Title: Viewing the hostname in an SSL certificate Notice: Licensed to the Apache Software Foundation (ASF) under one or more contributor license agreements. See the NOTICE file distributed with this work for additional information regarding copyright ownership. The ASF licenses this file to you under the Apache License, Version 2.0 (the "License"); you may not use this file except in compliance with the License. You may obtain a copy of the License at . http://www.apache.org/licenses/LICENSE-2.0 . Unless required by applicable law or agreed to in writing, software distributed under the License is distributed on an "AS IS" BASIS, WITHOUT WARRANTIES OR CONDITIONS OF ANY KIND, either express or implied.
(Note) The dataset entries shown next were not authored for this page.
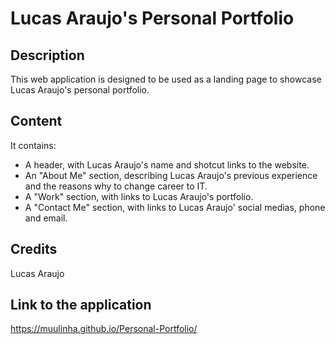 # Lucas Araujo's Personal Portfolio

## Description

This web application is designed to be used as a landing page to showcase Lucas Araujo's personal portfolio.

## Content

It contains:
* A header, with Lucas Araujo's name and shotcut links to the website.
* An "About Me" section, describing Lucas Araujo's previous experience and the reasons why to change career to IT.
* A "Work" section, with links to Lucas Araujo's portfolio.
* A "Contact Me" section, with links to Lucas Araujo' social medias, phone and email.

## Credits

Lucas Araujo


## Link to the application

https://muulinha.github.io/Personal-Portfolio/


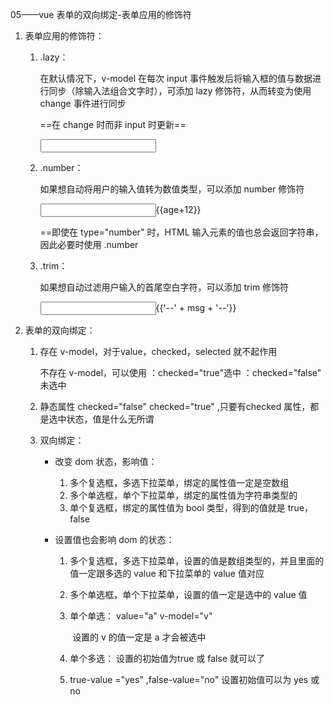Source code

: 05——vue 表单的双向绑定-表单应用的修饰符

1. 表单应用的修饰符：

   1. .lazy：

      在默认情况下，v-model 在每次 input 事件触发后将输入框的值与数据进行同步（除输入法组合文字时），可添加 lazy 修饰符，从而转变为使用 change 事件进行同步

      ==在 change 时而非 input 时更新==

      <input v-model.lazy="msg">

   2. .number：

      如果想自动将用户的输入值转为数值类型，可以添加 number 修饰符

      <input v-model.number="age" type="number">{{age+12}}

      ==即使在 type="number" 时，HTML 输入元素的值也总会返回字符串，因此必要时使用 .number

   3. .trim：

      如果想自动过滤用户输入的首尾空白字符，可以添加 trim 修饰符

      <input v-model.trim="msg">{{'--' + msg + '--'}}

2. 表单的双向绑定：

   1. 存在 v-model，对于value，checked，selected 就不起作用

      不存在 v-model，可以使用  ：checked="true"选中  ：checked="false" 未选中

   2. 静态属性    checked="false"  checked="true"  ,只要有checked 属性，都是选中状态，值是什么无所谓

   3. 双向绑定：

      - 改变 dom 状态，影响值：

        1. 多个复选框，多选下拉菜单，绑定的属性值一定是空数组
        2. 多个单选框，单个下拉菜单，绑定的属性值为字符串类型的
        3. 单个复选框，绑定的属性值为 bool 类型，得到的值就是 true，false

      - 设置值也会影响 dom 的状态：

        1. 多个复选框，多选下拉菜单，设置的值是数组类型的，并且里面的值一定跟多选的 value 和下拉菜单的 value 值对应

        2. 多个单选框，单个下拉菜单，设置的值一定是选中的 value 值

        3. 单个单选： value="a"  v-model="v"

           ​	设置的 v 的值一定是 a 才会被选中

        4. 单个多选： 设置的初始值为true 或 false 就可以了

        5. true-value ="yes" ,false-value="no"  设置初始值可以为 yes 或 no
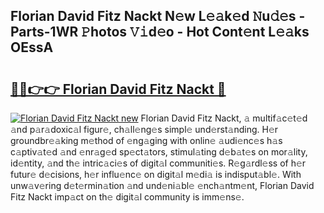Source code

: ## Florian David Fitz Nackt N𝚎w L𝚎𝚊k𝚎d 𝙽u𝚍𝚎s - Parts-1WR 𝙿hotos 𝚅𝚒d𝚎o - Hot Cont𝚎nt L𝚎𝚊ks OEssA

# <h2><a href="http://kva1cf.teov.top/?on=Florian+David+Fitz+Nackt">🔗🔗👉👉 Florian David Fitz Nackt 🔗</a></h2>

[![Florian David Fitz Nackt new](https://i.imgur.com/QqkWNDz.gif)](http://kva1cf.teov.top/?on=Florian+David+Fitz+Nackt)
Florian David Fitz Nackt, 𝚊 multif𝚊c𝚎t𝚎d 𝚊nd p𝚊r𝚊doxic𝚊l figur𝚎, ch𝚊ll𝚎ng𝚎s simpl𝚎 und𝚎rst𝚊nding. H𝚎r groundbr𝚎𝚊king m𝚎thod of 𝚎ng𝚊ging with onlin𝚎 𝚊udi𝚎nc𝚎s h𝚊s c𝚊ptiv𝚊t𝚎d 𝚊nd 𝚎nr𝚊g𝚎d sp𝚎ct𝚊tors, stimul𝚊ting d𝚎b𝚊t𝚎s on mor𝚊lity, id𝚎ntity, 𝚊nd th𝚎 intric𝚊ci𝚎s of digit𝚊l communiti𝚎s. R𝚎g𝚊rdl𝚎ss of h𝚎r futur𝚎 d𝚎cisions, h𝚎r influ𝚎nc𝚎 on digit𝚊l m𝚎di𝚊 is indisput𝚊bl𝚎. With unw𝚊v𝚎ring d𝚎t𝚎rmin𝚊tion 𝚊nd und𝚎ni𝚊bl𝚎 𝚎nch𝚊ntm𝚎nt, Florian David Fitz Nackt imp𝚊ct on th𝚎 digit𝚊l community is imm𝚎ns𝚎.
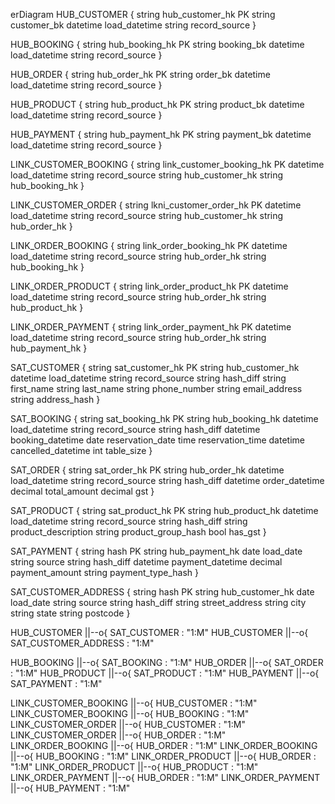 erDiagram
  HUB_CUSTOMER {
    string hub_customer_hk PK
    string customer_bk
    datetime load_datetime
    string record_source
  }

  HUB_BOOKING {
    string hub_booking_hk PK
    string booking_bk
    datetime load_datetime
    string record_source
  }

  HUB_ORDER {
    string hub_order_hk PK
    string order_bk
    datetime load_datetime
    string record_source
  }

  HUB_PRODUCT {
    string hub_product_hk PK
    string product_bk
    datetime load_datetime
    string record_source
  }

  HUB_PAYMENT {
    string hub_payment_hk PK
    string payment_bk
    datetime load_datetime
    string record_source
  }

  LINK_CUSTOMER_BOOKING {
    string link_customer_booking_hk PK
    datetime load_datetime
    string record_source
    string hub_customer_hk
    string hub_booking_hk
  }

  LINK_CUSTOMER_ORDER {
    string lkni_customer_order_hk PK
    datetime load_datetime
    string record_source
    string hub_customer_hk
    string hub_order_hk
  }

  LINK_ORDER_BOOKING {
    string link_order_booking_hk PK
    datetime load_datetime
    string record_source
    string hub_order_hk
    string hub_booking_hk
  }

  LINK_ORDER_PRODUCT {
    string link_order_product_hk PK
    datetime load_datetime
    string record_source
    string hub_order_hk
    string hub_product_hk
  }

  LINK_ORDER_PAYMENT {
    string link_order_payment_hk PK
    datetime load_datetime
    string record_source
    string hub_order_hk
    string hub_payment_hk
  }

  SAT_CUSTOMER {
    string sat_customer_hk PK
    string hub_customer_hk
    datetime load_datetime
    string record_source
    string hash_diff
    string first_name
    string last_name
    string phone_number
    string email_address
    string address_hash
  }

  SAT_BOOKING {
    string sat_booking_hk PK
    string hub_booking_hk
    datetime load_datetime
    string record_source
    string hash_diff
    datetime booking_datetime
    date reservation_date
    time reservation_time
    datetime cancelled_datetime
    int table_size
  }

  SAT_ORDER {
    string sat_order_hk PK
    string hub_order_hk
    datetime load_datetime
    string record_source
    string hash_diff
    datetime order_datetime
    decimal total_amount
    decimal gst
  }

  SAT_PRODUCT {
    string sat_product_hk PK
    string hub_product_hk
    datetime load_datetime
    string record_source
    string hash_diff
    string product_description
    string product_group_hash
    bool has_gst
  }

  SAT_PAYMENT {
    string hash PK
    string hub_payment_hk
    date load_date
    string source
    string hash_diff
    datetime payment_datetime
    decimal payment_amount
    string payment_type_hash
  }

  SAT_CUSTOMER_ADDRESS {
    string hash PK
    string hub_customer_hk
    date load_date
    string source
    string hash_diff
    string street_address
    string city
    string state
    string postcode
  }

  HUB_CUSTOMER ||--o{ SAT_CUSTOMER : "1:M"
  HUB_CUSTOMER ||--o{ SAT_CUSTOMER_ADDRESS : "1:M"

  HUB_BOOKING ||--o{ SAT_BOOKING : "1:M"
  HUB_ORDER ||--o{ SAT_ORDER : "1:M"
  HUB_PRODUCT ||--o{ SAT_PRODUCT : "1:M"
  HUB_PAYMENT ||--o{ SAT_PAYMENT : "1:M"

  LINK_CUSTOMER_BOOKING ||--o{ HUB_CUSTOMER : "1:M"
  LINK_CUSTOMER_BOOKING ||--o{ HUB_BOOKING : "1:M"
  LINK_CUSTOMER_ORDER ||--o{ HUB_CUSTOMER : "1:M"
  LINK_CUSTOMER_ORDER ||--o{ HUB_ORDER : "1:M"
  LINK_ORDER_BOOKING ||--o{ HUB_ORDER : "1:M"
  LINK_ORDER_BOOKING ||--o{ HUB_BOOKING : "1:M"
  LINK_ORDER_PRODUCT ||--o{ HUB_ORDER : "1:M"
  LINK_ORDER_PRODUCT ||--o{ HUB_PRODUCT : "1:M"
  LINK_ORDER_PAYMENT ||--o{ HUB_ORDER : "1:M"
  LINK_ORDER_PAYMENT ||--o{ HUB_PAYMENT : "1:M"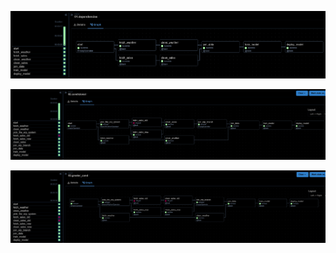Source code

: ![simple dependencies](./img/01.png)

![condicional dependencies](./img/02.png)

![complete condicional dependencies](./img/03.png)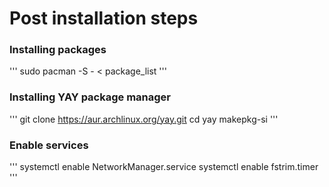 # Post installation steps

### Installing packages
'''
sudo pacman -S - < package_list
'''

### Installing YAY package manager
'''
git clone https://aur.archlinux.org/yay.git
cd yay
makepkg-si
'''

### Enable services
'''
systemctl enable NetworkManager.service
systemctl enable fstrim.timer
'''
See the License for the specific language governing permissions and limitations under the License. The hostname in an SSL certificate used for LDAP must match the hostname entered in the conf.php file (this is the SSL certificate actually installed on the LDAP server, not the CA certificate). If you have no control over making it match, you can just put an entry in /etc/hosts with the IP of the LDAP server and the hostname that is in the certificate. To view the hostname in the certificate, you need a file containing the certificate (mycert.pem is used in the example). Run the following command to see the hostname that is set in the certificate:
openssl x509 -in /tmp/mycert.pem -subject -noout
You should see something like:
subject= /OU=Domain Control Validated/CN=ldap.example.edu
The hostname is after the **CN=** part. So, **ldap.example.edu** is the hostname in this example.